I would like you to transcribe all of the data exactly.

**Data provided**
-- Opening Marker --

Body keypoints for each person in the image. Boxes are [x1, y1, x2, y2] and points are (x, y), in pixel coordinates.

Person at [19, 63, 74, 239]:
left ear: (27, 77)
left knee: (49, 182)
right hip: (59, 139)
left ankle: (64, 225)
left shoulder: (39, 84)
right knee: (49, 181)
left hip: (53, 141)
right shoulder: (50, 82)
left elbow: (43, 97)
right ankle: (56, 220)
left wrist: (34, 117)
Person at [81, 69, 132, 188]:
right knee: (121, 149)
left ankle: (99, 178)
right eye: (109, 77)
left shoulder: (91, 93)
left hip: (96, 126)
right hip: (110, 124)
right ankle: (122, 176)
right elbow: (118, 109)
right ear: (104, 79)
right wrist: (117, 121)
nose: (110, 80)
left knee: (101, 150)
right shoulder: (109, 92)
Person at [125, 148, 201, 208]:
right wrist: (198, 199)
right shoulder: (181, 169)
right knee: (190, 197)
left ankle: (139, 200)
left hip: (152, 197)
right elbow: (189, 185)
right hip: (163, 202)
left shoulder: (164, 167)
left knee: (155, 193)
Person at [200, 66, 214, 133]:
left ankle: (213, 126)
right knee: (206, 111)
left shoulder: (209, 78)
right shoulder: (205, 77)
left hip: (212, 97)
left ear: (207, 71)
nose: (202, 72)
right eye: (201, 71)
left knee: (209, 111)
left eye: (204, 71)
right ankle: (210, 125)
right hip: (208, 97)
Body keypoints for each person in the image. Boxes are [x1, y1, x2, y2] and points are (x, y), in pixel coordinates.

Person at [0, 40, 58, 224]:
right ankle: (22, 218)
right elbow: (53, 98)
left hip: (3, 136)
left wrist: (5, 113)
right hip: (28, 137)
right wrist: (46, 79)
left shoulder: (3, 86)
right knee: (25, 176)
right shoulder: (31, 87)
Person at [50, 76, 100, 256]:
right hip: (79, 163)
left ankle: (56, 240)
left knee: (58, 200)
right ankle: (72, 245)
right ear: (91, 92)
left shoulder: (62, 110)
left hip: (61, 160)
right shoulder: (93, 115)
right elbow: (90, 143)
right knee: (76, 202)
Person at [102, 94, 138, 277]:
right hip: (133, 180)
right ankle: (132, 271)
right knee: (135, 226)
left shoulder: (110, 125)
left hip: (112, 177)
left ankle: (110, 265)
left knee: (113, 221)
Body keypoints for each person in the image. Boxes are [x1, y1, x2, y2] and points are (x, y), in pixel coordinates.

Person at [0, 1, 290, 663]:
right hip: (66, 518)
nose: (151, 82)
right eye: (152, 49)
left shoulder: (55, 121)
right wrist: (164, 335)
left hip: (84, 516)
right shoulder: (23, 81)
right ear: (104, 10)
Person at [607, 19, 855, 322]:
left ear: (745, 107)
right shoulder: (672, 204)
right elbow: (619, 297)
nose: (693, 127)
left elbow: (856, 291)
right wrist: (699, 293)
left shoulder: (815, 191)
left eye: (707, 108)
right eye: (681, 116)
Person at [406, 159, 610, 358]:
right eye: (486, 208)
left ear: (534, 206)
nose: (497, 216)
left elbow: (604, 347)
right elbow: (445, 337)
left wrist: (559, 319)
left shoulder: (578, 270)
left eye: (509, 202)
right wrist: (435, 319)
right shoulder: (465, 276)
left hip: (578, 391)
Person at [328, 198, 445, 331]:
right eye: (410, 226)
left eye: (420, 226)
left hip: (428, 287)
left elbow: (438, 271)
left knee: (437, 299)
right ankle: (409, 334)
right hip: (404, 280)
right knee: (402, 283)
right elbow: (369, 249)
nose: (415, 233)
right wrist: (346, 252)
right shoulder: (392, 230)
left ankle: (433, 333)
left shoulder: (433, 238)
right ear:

-- Closing Marker --

**Result of this task**
Body keypoints for each person in the image. Boxes are [x1, y1, x2, y2] and points are (x, y), in pixel coordinates.

Person at [19, 63, 74, 239]:
left ear: (27, 77)
left knee: (49, 182)
right hip: (59, 139)
left ankle: (64, 225)
left shoulder: (39, 84)
right knee: (49, 181)
left hip: (53, 141)
right shoulder: (50, 82)
left elbow: (43, 97)
right ankle: (56, 220)
left wrist: (34, 117)
Person at [81, 69, 132, 188]:
right knee: (121, 149)
left ankle: (99, 178)
right eye: (109, 77)
left shoulder: (91, 93)
left hip: (96, 126)
right hip: (110, 124)
right ankle: (122, 176)
right elbow: (118, 109)
right ear: (104, 79)
right wrist: (117, 121)
nose: (110, 80)
left knee: (101, 150)
right shoulder: (109, 92)
Person at [125, 148, 201, 208]:
right wrist: (198, 199)
right shoulder: (181, 169)
right knee: (190, 197)
left ankle: (139, 200)
left hip: (152, 197)
right elbow: (189, 185)
right hip: (163, 202)
left shoulder: (164, 167)
left knee: (155, 193)
Person at [200, 66, 214, 133]:
left ankle: (213, 126)
right knee: (206, 111)
left shoulder: (209, 78)
right shoulder: (205, 77)
left hip: (212, 97)
left ear: (207, 71)
nose: (202, 72)
right eye: (201, 71)
left knee: (209, 111)
left eye: (204, 71)
right ankle: (210, 125)
right hip: (208, 97)
Body keypoints for each person in the image. Boxes are [x1, y1, x2, y2] and points are (x, y), in pixel coordinates.

Person at [0, 40, 58, 224]:
right ankle: (22, 218)
right elbow: (53, 98)
left hip: (3, 136)
left wrist: (5, 113)
right hip: (28, 137)
right wrist: (46, 79)
left shoulder: (3, 86)
right knee: (25, 176)
right shoulder: (31, 87)
Person at [50, 76, 100, 256]:
right hip: (79, 163)
left ankle: (56, 240)
left knee: (58, 200)
right ankle: (72, 245)
right ear: (91, 92)
left shoulder: (62, 110)
left hip: (61, 160)
right shoulder: (93, 115)
right elbow: (90, 143)
right knee: (76, 202)
Person at [102, 94, 138, 277]:
right hip: (133, 180)
right ankle: (132, 271)
right knee: (135, 226)
left shoulder: (110, 125)
left hip: (112, 177)
left ankle: (110, 265)
left knee: (113, 221)
Body keypoints for each person in the image. Boxes are [x1, y1, x2, y2] and points are (x, y), in pixel coordinates.

Person at [0, 1, 290, 663]:
right hip: (66, 518)
nose: (151, 82)
right eye: (152, 49)
left shoulder: (55, 121)
right wrist: (164, 335)
left hip: (84, 516)
right shoulder: (23, 81)
right ear: (104, 10)
Person at [607, 19, 855, 322]:
left ear: (745, 107)
right shoulder: (672, 204)
right elbow: (619, 297)
nose: (693, 127)
left elbow: (856, 291)
right wrist: (699, 293)
left shoulder: (815, 191)
left eye: (707, 108)
right eye: (681, 116)
Person at [406, 159, 610, 358]:
right eye: (486, 208)
left ear: (534, 206)
nose: (497, 216)
left elbow: (604, 347)
right elbow: (445, 337)
left wrist: (559, 319)
left shoulder: (578, 270)
left eye: (509, 202)
right wrist: (435, 319)
right shoulder: (465, 276)
left hip: (578, 391)
Person at [328, 198, 445, 331]:
right eye: (410, 226)
left eye: (420, 226)
left hip: (428, 287)
left elbow: (438, 271)
left knee: (437, 299)
right ankle: (409, 334)
right hip: (404, 280)
right knee: (402, 283)
right elbow: (369, 249)
nose: (415, 233)
right wrist: (346, 252)
right shoulder: (392, 230)
left ankle: (433, 333)
left shoulder: (433, 238)
right ear:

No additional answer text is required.